“Before we opened our restaurant, we put a sign up that said coming soon, an African restaurant, and we had people calling to say thank you for coming to Frisco because they had to drive to Dallas to get African food,” Ema said. “The minute they found out we were coming, it was a thing of joy.”
In addition to being co-owner, Ema is also the chef. She said her culinary skills were derived while growing up near Calabar, a city in southern Nigeria.
“My dad was a farmer, and we had a big farm. I grew up eating from the farm that was just behind our house,” she said. “You’d kill the goat, cut the leaves, get the habanero pepper—we cooked everything right there.”
As a child, she spent a lot of time helping in the family kitchen cooking for her 16 family members and learning traditional recipes.
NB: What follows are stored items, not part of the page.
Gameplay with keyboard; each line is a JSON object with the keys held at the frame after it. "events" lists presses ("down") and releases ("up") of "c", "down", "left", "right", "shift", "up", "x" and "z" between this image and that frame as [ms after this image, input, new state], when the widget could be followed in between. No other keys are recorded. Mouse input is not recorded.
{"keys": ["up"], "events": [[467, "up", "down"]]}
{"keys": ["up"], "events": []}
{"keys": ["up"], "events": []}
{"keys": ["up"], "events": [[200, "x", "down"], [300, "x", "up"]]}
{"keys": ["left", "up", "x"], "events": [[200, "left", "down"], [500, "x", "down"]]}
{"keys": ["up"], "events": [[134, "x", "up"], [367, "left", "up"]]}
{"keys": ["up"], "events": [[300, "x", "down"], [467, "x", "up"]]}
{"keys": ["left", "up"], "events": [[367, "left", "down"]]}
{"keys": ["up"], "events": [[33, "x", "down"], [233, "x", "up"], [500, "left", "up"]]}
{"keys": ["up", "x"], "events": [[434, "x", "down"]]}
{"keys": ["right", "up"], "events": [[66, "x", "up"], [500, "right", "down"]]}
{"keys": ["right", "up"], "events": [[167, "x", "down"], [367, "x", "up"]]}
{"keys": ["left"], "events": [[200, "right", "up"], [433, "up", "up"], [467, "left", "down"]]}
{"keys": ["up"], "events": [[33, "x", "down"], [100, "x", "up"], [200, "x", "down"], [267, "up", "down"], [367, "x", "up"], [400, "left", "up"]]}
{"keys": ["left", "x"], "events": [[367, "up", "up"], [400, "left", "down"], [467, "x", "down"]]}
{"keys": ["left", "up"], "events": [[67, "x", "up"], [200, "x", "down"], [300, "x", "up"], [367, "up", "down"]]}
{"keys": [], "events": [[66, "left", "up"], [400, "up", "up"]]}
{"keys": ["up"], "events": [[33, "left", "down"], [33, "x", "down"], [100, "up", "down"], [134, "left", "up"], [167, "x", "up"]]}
“Growing up cooking has been beneficial to this business,” Ema said. “Sometimes it would be one goat, or two chickens brought in from the farm, and we’d eat the whole thing in one day. I was used to cooking for a large family, so this is nothing to me, because that’s what I grew up doing.”
Ema said they have been surprised by the diversity of their clientele including 40% African, 40% white and 20% Hispanic and Asian customers.
“Sometimes I have to explain to people that some of the soups here are very earthy,” she said. “I have to ask them if they’re ready for the earthy taste; it’s very fishy. They say they want to try it, and I’m excited they want to try it. They like the taste, and it’s different.”
Using family recipes and many ingredients she orders from Nigeria, she prepares authentic Nigerian dishes resulting in her African customers telling her she replicated a culinary memory.
“A lot of guys come in here, and when they are finished eating, they say, ‘Thank you so much, you took me back to my momma’s house. This food tastes like Nigeria,’” Ema said. “I’m so happy when I hear that.”
Ema said she has a strong passion for cooking, and seeing her customers enjoy what she prepares is fulfilling.
“Being able to cook is what I love,” she said. “When I see people eat my food, I see the joy on their face, and they tell me, ‘Thank you, the food is good.’ That makes my day.”
5995 Preston Road, Ste. 102, Frisco
Hours: Mon. closed, Tue.-Thu. 11:30 a.m.-8:30 p.m., Fri.-Sat. 11:30 a.m.-9 p.m., Sun. 1-5 p.m.
Chef Ema’s recommended must-try items at Calabar Pot
- Egusi Soup with beef ($20.49) is a melon seed and spinach soup with beef and served with pounded yam fufu.
- White Rice Goat Stew ($23) includes steamed white rice served with goat stew.
- Jolof Rice with Croaker Fish ($21.99) comes with rice cooked with tomatoes, bell peppers, onions, bay leaf and basil topped with croaker fish that is fried with a dash of bell pepper-based sauce.